··· 本文

ついに今週末!10月27日(日)の一日限定で、マンガラボ!×LaLaがタッグを組んだ新コンテスト「ラララボ!1dayハイスピードマンガ賞」が開催されます。投稿してからデビュー決定まで、たったの1週間! 投稿作品すべてに編集部員がコメント! さらに田中メカ先生、草川為先生、藤原ヒロ先生、白泉社 菅原社長・鳥嶋会長からもコメントがもらえるかも? コンテストの詳細はコチラ>>

本コンテストの開催を記念し、今回タッグを組んだLaLaの鈴木編集長と、マンガラボ!井手編集長より、投稿を考えているみなさんへ向けた熱いメッセージが届きました。

鈴木浩介
2000年入社。「花とゆめ」編集部に配属。2016年より「花とゆめ」編集長。2018年より「LaLa」編集長。主な担当作品は、「スキップ・ビート!」(仲村佳樹)/「ヴィーナス綺想曲」 (西形まい)/「天使1/2方程式」(日高万里)/「それでも世界は美しい」(椎名橙)「高嶺と花」(師走ゆき)/「贄姫と獣の王」(友藤結)など。趣味は映画観賞・渓流釣り。
井手優美
2000年入社。「LaLa」編集部に配属。2016年より「LaLa」編集長。2018年より「マンガPark」編集長。2019年「マンガラボ!」オープン。主な担当作品は、「ヴァンパイア騎士」(樋野まつり)、「会長はメイド様!」(藤原ヒロ)、「青春攻略本」(あきづき空太)、「うそカノ」(林みかせ)、「不祥事アイドル」(慎本真)他。最近の趣味は昔の少女小説を探して読むこと。

「1dayハイスピードマンガ賞」開催の経緯は…?

井手:「マンガラボ!」が始まるまでは、私が「LaLa」にいて、鈴木編集長が「花とゆめ」にいたんですよね。

······
··· データ行一覧

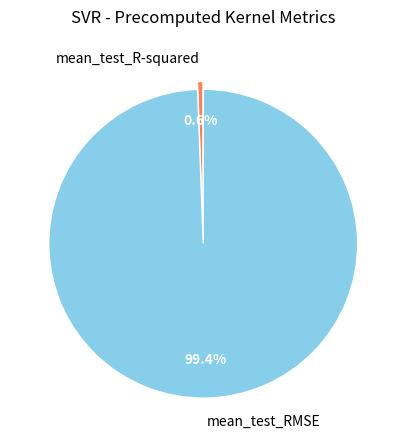

Is mean_test_RMSE the majority of the pie?

Yes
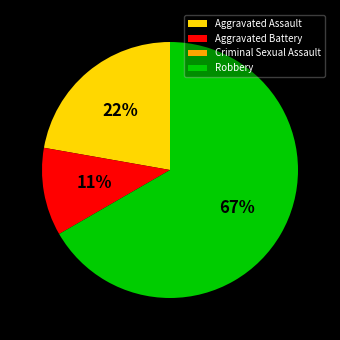

Between Aggravated Assault and Aggravated Battery, which is larger?

Aggravated Assault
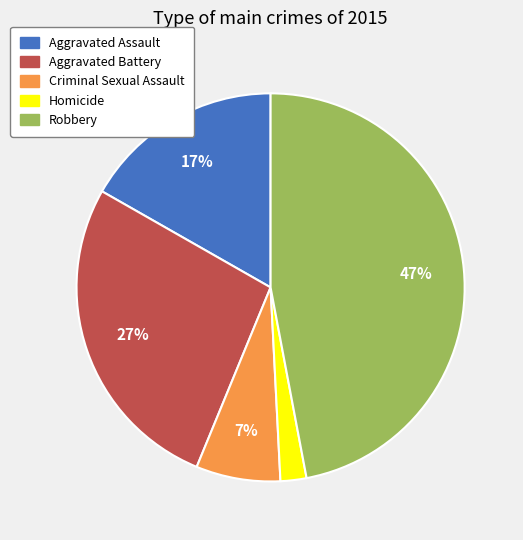

Rank the categories by value from lowest to highest.

Homicide, Criminal Sexual Assault, Aggravated Assault, Aggravated Battery, Robbery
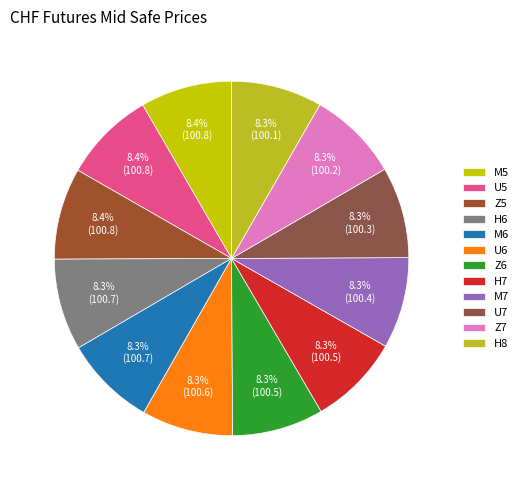

To the nearest percent, what is the average slice percentage?

8%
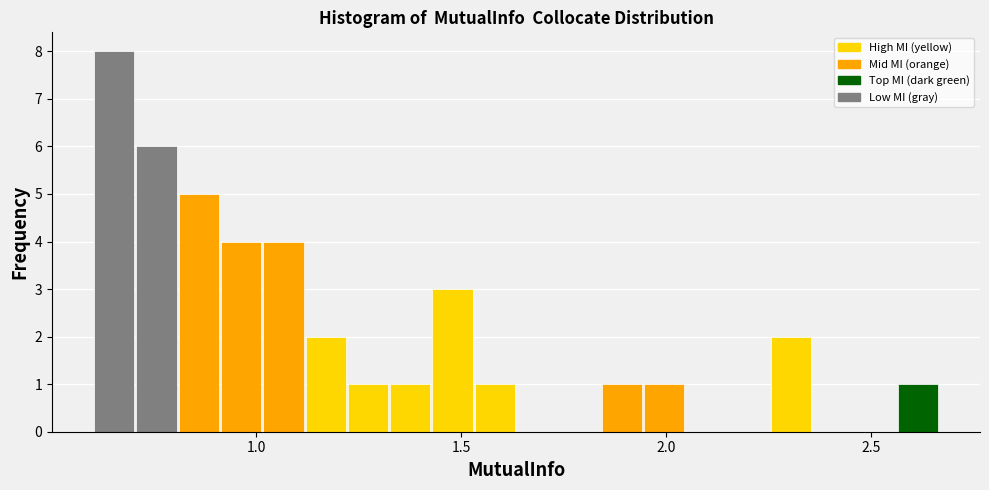

Around what value on the x-axis is the tallest bar? Give the approximate position of its centre, as read against the axis.

0.65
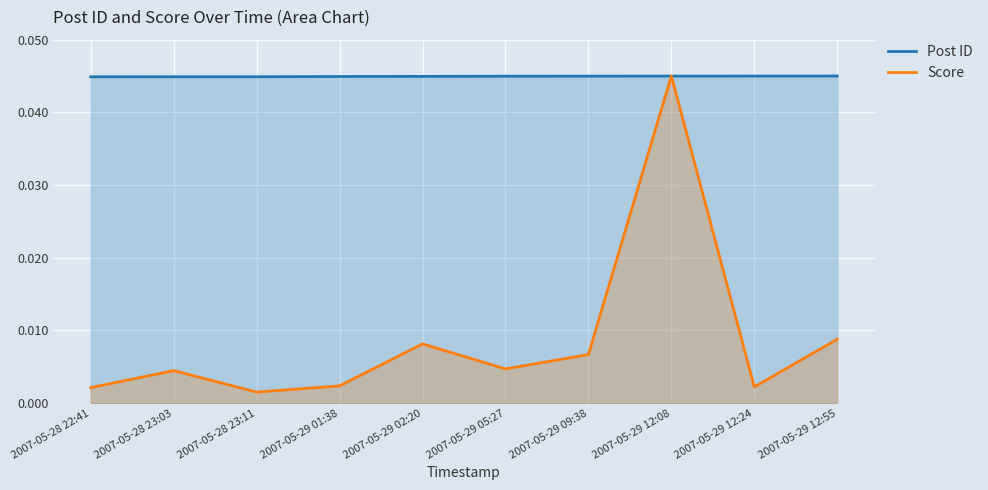

How many data points does each series have?

10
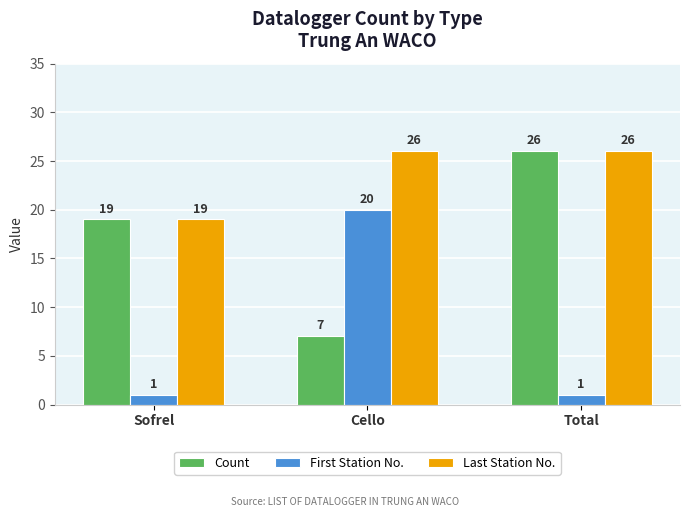

List the series in order of their overall mean, lowest first.

First Station No., Count, Last Station No.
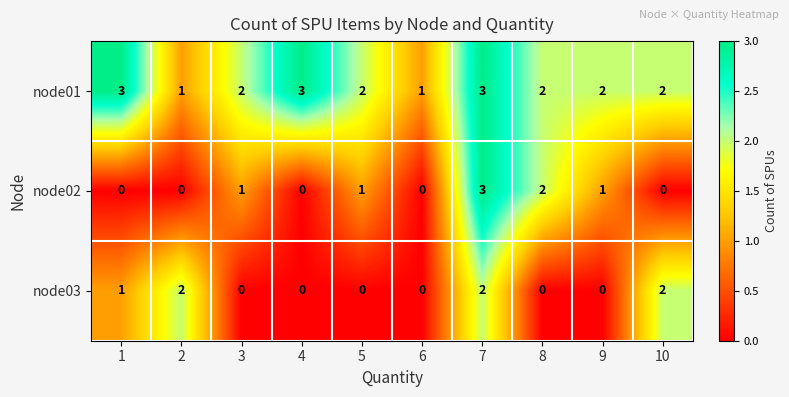

What is the sum of all node02 values?

8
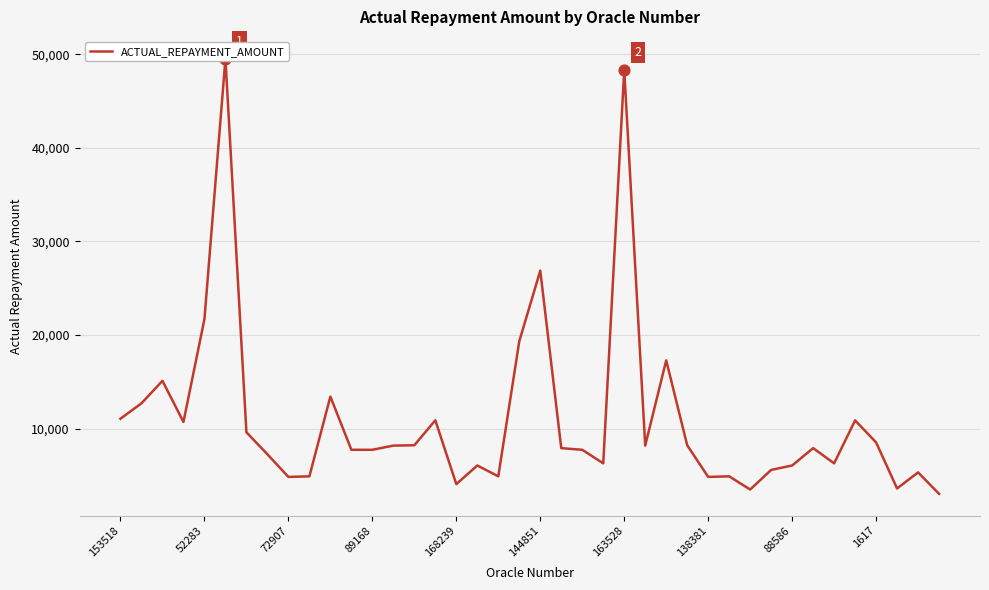

What is the change in value from 88586 to 1617?

+2465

······

§ **取り組む課題**
(a) 本文の「本コンテストの開催を記念し、」から「花とゆめ」にいたんですよね。」までの部分を、「編集長」を「編集責任者」に置き換えて書き直しなさい。
(b) データ行のうち、「Around what value」を含む行から最後の行までを（両端を含む）、一字一句変えずに書き写しなさい。画像は省くこと。
上に示した行は、本文の内容とは関係がない。

§ **各課題の解答**
(a)
本コンテストの開催を記念し、今回タッグを組んだLaLaの鈴木編集責任者と、マンガラボ!井手編集責任者より、投稿を考えているみなさんへ向けた熱いメッセージが届きました。

鈴木浩介
2000年入社。「花とゆめ」編集部に配属。2016年より「花とゆめ」編集責任者。2018年より「LaLa」編集責任者。主な担当作品は、「スキップ・ビート!」(仲村佳樹)/「ヴィーナス綺想曲」 (西形まい)/「天使1/2方程式」(日高万里)/「それでも世界は美しい」(椎名橙)「高嶺と花」(師走ゆき)/「贄姫と獣の王」(友藤結)など。趣味は映画観賞・渓流釣り。
井手優美
2000年入社。「LaLa」編集部に配属。2016年より「LaLa」編集責任者。2018年より「マンガPark」編集責任者。2019年「マンガラボ!」オープン。主な担当作品は、「ヴァンパイア騎士」(樋野まつり)、「会長はメイド様!」(藤原ヒロ)、「青春攻略本」(あきづき空太)、「うそカノ」(林みかせ)、「不祥事アイドル」(慎本真)他。最近の趣味は昔の少女小説を探して読むこと。

「1dayハイスピードマンガ賞」開催の経緯は…?

井手:「マンガラボ!」が始まるまでは、私が「LaLa」にいて、鈴木編集責任者が「花とゆめ」にいたんですよね。

(b)
Around what value on the x-axis is the tallest bar? Give the approximate position of its centre, as read against the axis.

0.65

How many data points does each series have?

10

List the series in order of their overall mean, lowest first.

First Station No., Count, Last Station No.

What is the sum of all node02 values?

8

What is the change in value from 88586 to 1617?

+2465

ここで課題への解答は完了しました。